Greer Garson is magnificent as Madame Curie

Movie Reviewed: Madame Curie, starring Greer Garson

Greer Garson is very touching in her role as one of the greatest role models for women in science. She performs this role with poise and elegance. Walter Pidgeon also offers a fine performance in the lead role as Pierre Curie. Originally, Madame Curie was to star Greta Garbo with George Cukor as director and Aldous Huxley as the writer, but MGM chose Greer Garson and Mervyn LeRoy. There was a great deal of pessimism on the part of MGM that a movie like this would have any impact on the box office during the war years, but the cast did a terrific job. Script writers Paul Osborn and Paul Rameau treated Eve Curie's biography of her parents with care and reverence. Melvyn LeRoy added beauty and drama for this splendid movie of one of the greatest scientist ever lived. Madame Curie is the only scientist who is awarded two Nobel Prizes, one for physics and another for chemistry.

Problems to work on:
• a. Rewrite the review paragraph that begins "Greer Garson is very touching" as a short bulleted list that keeps its main facts.
• b. Reproduce the part of the review that begins at the words "Greer Garson is very" and ends after "another for chemistry.".

[Collected data entries]
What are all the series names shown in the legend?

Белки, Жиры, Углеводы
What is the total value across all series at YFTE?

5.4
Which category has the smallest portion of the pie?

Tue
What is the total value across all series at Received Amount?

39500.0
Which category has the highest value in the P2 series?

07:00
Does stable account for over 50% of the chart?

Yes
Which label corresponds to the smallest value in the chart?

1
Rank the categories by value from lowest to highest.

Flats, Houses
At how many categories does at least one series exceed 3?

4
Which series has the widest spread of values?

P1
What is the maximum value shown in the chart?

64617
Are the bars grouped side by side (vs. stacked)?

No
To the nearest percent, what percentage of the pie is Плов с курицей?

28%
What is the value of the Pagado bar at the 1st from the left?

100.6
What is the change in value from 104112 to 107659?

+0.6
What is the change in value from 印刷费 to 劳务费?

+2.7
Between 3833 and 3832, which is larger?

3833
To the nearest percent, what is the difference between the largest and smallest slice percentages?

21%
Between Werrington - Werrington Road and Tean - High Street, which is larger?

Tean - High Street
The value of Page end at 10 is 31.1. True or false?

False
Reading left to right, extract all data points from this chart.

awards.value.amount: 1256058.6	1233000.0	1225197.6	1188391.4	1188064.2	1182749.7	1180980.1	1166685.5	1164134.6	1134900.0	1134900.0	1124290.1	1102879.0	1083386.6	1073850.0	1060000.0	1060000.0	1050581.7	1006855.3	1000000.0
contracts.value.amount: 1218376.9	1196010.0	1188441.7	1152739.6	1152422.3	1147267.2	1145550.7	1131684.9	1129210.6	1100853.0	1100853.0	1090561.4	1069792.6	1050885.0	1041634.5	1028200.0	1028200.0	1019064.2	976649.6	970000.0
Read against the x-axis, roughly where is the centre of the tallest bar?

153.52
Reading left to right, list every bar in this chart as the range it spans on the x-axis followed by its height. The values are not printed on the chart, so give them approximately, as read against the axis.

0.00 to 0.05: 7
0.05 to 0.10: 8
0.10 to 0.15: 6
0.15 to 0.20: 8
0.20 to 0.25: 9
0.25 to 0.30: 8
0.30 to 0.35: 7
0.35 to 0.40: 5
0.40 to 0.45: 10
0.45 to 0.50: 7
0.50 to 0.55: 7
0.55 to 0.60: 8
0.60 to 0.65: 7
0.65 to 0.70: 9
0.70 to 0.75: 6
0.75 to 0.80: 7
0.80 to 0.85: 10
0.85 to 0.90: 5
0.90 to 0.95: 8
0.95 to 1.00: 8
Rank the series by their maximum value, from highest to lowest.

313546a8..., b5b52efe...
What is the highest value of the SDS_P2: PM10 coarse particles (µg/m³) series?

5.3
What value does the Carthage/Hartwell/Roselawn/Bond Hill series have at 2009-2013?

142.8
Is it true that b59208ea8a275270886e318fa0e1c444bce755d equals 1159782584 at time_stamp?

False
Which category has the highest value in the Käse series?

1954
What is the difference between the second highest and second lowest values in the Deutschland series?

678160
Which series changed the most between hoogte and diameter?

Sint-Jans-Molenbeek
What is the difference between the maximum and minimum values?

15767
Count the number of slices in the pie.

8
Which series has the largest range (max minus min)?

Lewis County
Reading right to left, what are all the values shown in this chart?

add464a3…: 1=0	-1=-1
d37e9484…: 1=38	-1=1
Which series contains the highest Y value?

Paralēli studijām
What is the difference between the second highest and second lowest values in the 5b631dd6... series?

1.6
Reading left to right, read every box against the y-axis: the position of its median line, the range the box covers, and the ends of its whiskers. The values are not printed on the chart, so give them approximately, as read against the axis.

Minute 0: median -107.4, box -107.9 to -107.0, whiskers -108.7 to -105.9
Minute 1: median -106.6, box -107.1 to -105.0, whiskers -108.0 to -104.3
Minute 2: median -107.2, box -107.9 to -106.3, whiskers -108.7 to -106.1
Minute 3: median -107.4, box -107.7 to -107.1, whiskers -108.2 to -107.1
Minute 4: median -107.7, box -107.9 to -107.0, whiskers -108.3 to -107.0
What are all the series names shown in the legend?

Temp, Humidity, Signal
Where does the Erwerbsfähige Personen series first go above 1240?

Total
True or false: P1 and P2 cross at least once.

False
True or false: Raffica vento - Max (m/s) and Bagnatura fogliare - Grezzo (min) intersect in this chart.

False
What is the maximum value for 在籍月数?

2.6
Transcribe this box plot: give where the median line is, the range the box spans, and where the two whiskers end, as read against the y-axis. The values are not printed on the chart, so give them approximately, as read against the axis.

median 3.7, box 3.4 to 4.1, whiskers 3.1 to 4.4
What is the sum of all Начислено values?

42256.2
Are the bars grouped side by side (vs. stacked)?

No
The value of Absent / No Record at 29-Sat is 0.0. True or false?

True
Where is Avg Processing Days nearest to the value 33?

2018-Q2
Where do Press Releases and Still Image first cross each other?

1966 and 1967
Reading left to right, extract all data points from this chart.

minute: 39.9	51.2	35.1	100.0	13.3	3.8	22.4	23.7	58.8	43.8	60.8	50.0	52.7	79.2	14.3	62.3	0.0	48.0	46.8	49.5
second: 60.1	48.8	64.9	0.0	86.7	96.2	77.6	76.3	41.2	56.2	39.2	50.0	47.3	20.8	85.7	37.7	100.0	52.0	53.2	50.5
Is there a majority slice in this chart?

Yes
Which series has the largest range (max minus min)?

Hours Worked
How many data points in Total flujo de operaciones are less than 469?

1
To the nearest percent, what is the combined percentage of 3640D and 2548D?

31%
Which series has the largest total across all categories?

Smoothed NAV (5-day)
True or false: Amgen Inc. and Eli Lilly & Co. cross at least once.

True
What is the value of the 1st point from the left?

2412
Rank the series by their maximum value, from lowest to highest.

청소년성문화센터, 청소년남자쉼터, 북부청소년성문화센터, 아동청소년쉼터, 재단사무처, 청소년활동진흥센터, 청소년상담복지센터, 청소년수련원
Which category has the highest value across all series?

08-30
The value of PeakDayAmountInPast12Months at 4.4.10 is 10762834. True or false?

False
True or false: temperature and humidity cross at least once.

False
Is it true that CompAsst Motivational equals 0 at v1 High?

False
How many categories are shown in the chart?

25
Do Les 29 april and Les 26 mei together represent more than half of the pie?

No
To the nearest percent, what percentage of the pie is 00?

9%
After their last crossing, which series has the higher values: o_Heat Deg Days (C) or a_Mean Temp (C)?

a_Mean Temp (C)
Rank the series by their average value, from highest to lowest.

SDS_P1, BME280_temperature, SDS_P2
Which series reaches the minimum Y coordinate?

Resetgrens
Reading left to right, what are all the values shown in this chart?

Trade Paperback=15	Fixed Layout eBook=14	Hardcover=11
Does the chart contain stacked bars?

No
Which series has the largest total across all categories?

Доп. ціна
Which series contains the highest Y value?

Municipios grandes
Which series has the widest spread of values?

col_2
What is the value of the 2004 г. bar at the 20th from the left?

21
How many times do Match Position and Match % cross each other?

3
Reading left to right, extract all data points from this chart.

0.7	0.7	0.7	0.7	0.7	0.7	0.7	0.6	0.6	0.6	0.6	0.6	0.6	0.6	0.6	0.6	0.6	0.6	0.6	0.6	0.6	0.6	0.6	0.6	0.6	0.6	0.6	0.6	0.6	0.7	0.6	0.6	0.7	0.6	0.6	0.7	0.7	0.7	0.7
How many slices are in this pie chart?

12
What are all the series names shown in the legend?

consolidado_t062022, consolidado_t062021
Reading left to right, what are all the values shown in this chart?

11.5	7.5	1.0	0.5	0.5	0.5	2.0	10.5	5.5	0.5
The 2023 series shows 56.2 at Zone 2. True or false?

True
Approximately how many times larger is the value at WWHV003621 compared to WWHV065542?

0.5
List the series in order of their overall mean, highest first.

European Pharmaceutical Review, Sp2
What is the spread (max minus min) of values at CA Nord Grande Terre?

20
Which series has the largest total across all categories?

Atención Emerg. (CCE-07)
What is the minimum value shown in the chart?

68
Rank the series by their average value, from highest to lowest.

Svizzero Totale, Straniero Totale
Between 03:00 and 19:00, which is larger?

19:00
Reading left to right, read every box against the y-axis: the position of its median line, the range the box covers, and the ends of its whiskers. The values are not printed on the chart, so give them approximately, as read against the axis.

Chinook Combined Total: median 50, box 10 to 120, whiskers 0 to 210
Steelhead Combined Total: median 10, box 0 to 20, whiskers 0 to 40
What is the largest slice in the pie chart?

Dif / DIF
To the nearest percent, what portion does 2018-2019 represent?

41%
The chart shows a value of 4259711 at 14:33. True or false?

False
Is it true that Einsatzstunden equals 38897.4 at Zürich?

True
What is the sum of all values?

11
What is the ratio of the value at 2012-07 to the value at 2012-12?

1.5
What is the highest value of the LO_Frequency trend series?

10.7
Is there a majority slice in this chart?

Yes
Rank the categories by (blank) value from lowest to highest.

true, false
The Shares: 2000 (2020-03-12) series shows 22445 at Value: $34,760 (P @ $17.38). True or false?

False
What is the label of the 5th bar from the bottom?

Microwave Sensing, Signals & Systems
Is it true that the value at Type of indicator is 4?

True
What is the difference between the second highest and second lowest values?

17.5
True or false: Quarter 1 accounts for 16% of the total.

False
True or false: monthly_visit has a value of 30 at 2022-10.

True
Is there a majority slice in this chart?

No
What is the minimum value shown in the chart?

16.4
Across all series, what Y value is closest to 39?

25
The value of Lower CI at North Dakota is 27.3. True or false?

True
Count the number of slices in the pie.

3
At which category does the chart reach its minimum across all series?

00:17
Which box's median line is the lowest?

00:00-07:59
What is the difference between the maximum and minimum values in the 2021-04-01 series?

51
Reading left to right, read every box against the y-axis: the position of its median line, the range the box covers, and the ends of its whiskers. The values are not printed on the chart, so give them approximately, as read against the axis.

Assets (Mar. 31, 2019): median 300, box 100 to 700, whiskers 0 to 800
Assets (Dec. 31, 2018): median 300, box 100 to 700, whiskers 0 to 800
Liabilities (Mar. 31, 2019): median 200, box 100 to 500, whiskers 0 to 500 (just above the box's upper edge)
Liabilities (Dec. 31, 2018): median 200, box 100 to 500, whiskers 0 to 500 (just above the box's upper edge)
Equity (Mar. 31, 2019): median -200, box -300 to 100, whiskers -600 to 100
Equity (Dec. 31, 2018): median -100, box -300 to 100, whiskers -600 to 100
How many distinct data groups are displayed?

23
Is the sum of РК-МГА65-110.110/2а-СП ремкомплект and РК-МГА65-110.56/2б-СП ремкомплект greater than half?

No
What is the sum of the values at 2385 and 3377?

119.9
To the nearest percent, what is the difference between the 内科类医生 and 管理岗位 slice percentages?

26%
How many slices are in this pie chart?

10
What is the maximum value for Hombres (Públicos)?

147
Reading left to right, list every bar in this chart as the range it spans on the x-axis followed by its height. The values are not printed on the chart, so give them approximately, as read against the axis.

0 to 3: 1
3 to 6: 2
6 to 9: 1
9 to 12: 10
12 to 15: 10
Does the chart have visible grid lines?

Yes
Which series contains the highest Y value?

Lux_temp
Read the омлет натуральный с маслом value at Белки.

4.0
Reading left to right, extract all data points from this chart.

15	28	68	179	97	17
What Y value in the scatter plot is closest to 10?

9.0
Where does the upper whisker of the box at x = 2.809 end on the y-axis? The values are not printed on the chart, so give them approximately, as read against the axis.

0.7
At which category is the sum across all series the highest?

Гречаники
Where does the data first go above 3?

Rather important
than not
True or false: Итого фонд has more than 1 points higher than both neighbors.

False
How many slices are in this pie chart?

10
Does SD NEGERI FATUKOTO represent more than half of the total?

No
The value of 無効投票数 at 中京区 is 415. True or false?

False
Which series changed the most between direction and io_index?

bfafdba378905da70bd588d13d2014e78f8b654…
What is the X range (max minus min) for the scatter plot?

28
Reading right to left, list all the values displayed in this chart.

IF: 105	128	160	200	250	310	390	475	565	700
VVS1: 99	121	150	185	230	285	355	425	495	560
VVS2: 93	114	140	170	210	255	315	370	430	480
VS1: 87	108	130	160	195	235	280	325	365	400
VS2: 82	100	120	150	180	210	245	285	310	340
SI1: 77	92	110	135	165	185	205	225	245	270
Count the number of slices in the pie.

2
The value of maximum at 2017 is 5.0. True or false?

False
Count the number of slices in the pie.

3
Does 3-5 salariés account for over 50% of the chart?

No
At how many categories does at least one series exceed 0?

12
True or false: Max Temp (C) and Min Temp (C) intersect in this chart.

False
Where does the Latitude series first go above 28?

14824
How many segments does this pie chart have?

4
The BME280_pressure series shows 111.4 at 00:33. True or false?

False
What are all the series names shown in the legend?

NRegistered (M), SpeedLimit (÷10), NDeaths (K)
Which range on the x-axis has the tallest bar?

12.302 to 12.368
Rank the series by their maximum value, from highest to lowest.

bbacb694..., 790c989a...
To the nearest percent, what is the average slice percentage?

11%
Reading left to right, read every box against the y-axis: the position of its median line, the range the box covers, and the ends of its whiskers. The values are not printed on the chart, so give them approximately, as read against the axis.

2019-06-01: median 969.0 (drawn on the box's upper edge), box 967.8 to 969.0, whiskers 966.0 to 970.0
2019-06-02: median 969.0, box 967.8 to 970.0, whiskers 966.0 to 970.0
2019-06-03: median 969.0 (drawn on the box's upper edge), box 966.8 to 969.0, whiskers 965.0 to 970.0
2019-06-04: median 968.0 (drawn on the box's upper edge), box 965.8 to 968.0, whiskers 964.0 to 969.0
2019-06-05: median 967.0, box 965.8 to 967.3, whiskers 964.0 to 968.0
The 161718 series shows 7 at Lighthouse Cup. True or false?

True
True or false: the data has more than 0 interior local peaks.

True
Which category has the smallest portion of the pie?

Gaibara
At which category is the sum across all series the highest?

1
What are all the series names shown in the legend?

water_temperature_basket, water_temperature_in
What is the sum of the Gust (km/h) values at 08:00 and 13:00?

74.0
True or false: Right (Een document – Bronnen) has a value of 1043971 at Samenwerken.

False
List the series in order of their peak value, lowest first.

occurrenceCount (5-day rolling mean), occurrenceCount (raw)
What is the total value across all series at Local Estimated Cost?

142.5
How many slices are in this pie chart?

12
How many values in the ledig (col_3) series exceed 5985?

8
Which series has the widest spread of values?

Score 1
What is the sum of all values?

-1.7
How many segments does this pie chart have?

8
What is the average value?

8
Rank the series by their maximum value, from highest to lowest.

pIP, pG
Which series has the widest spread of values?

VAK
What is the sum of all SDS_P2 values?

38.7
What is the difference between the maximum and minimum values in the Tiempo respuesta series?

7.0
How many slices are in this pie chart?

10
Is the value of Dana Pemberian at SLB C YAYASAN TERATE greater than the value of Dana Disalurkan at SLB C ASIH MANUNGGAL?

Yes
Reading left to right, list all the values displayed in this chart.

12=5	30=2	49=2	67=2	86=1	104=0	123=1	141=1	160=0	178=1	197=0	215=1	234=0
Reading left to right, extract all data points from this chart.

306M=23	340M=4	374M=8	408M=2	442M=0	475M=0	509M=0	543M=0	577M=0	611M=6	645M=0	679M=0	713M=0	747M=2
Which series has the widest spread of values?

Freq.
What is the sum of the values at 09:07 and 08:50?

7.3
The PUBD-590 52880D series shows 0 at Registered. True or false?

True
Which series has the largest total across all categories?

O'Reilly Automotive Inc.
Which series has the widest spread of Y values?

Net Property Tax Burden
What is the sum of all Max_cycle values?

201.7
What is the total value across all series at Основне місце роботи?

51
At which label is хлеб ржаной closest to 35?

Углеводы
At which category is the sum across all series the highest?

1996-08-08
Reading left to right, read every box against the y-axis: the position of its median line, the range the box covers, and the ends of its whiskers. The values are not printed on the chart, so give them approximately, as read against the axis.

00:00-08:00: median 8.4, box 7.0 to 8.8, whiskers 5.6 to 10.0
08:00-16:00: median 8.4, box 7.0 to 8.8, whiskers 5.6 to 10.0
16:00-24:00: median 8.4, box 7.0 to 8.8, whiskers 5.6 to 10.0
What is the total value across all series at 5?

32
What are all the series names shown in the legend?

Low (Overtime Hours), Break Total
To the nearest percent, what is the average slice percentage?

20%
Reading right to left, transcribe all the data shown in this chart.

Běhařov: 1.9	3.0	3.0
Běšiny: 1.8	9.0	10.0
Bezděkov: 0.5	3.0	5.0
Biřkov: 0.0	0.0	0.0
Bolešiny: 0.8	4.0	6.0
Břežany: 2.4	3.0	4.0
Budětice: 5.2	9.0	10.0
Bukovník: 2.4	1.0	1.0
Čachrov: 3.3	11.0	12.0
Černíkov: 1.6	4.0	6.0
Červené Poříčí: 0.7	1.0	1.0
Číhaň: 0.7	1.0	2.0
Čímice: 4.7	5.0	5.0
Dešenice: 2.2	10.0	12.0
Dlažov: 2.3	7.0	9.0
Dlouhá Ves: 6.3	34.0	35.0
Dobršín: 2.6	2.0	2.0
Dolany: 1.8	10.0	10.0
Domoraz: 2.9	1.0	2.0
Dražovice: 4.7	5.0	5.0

Responses to the exercise:
• a.
- Greer Garson plays Madame Curie with poise and elegance, and Walter Pidgeon gives a fine performance as Pierre Curie.
- MGM originally planned the film with Greta Garbo as star, George Cukor as director and Aldous Huxley as writer, but chose Greer Garson and Mervyn LeRoy instead.
- MGM doubted that such a film could succeed at the box office during the war years, but the cast did a terrific job.
- Script writers Paul Osborn and Paul Rameau treated Eve Curie's biography of her parents with care and reverence.
- LeRoy gave the film beauty and drama.
- According to the review, Madame Curie is the only scientist awarded two Nobel Prizes, one in physics and one in chemistry.

• b.
Greer Garson is very touching in her role as one of the greatest role models for women in science. She performs this role with poise and elegance. Walter Pidgeon also offers a fine performance in the lead role as Pierre Curie. Originally, Madame Curie was to star Greta Garbo with George Cukor as director and Aldous Huxley as the writer, but MGM chose Greer Garson and Mervyn LeRoy. There was a great deal of pessimism on the part of MGM that a movie like this would have any impact on the box office during the war years, but the cast did a terrific job. Script writers Paul Osborn and Paul Rameau treated Eve Curie's biography of her parents with care and reverence. Melvyn LeRoy added beauty and drama for this splendid movie of one of the greatest scientist ever lived. Madame Curie is the only scientist who is awarded two Nobel Prizes, one for physics and another for chemistry.